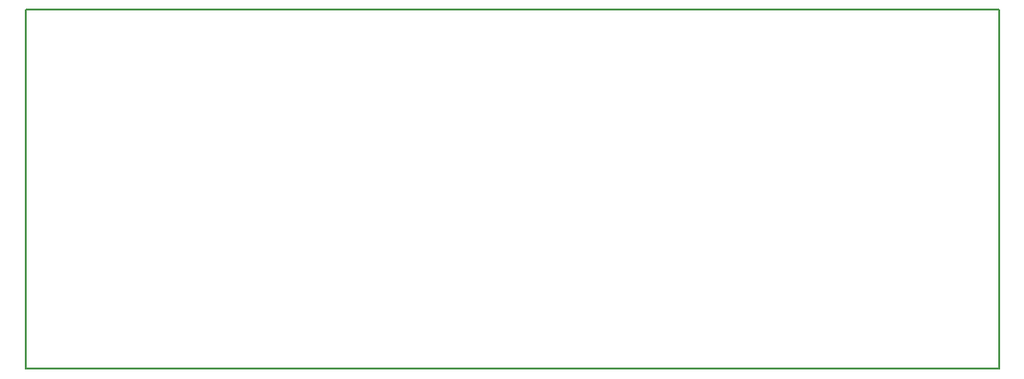
<source format=gbr>
%TF.GenerationSoftware,KiCad,Pcbnew,(6.0.7)*%
%TF.CreationDate,2022-08-03T09:20:52-07:00*%
%TF.ProjectId,PianoKeychain,5069616e-6f4b-4657-9963-6861696e2e6b,rev?*%
%TF.SameCoordinates,Original*%
%TF.FileFunction,Profile,NP*%
%FSLAX46Y46*%
G04 Gerber Fmt 4.6, Leading zero omitted, Abs format (unit mm)*
G04 Created by KiCad (PCBNEW (6.0.7)) date 2022-08-03 09:20:52*
%MOMM*%
%LPD*%
G01*
G04 APERTURE LIST*
%TA.AperFunction,Profile*%
%ADD10C,0.200000*%
%TD*%
G04 APERTURE END LIST*
D10*
X187960000Y-112862759D02*
X101600000Y-112862759D01*
X101600000Y-112862759D02*
X101600000Y-144780000D01*
X101600000Y-144780000D02*
X187960000Y-144780000D01*
X187960000Y-144780000D02*
X187960000Y-112862759D01*
M02*

</source>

● ● ● ● ●

## [WHAT YOU NEED TO DO]
Check each line of the material for the string "LIST" and say how many lines have it. Give the number only.

## [YOUR RESPONSE]
2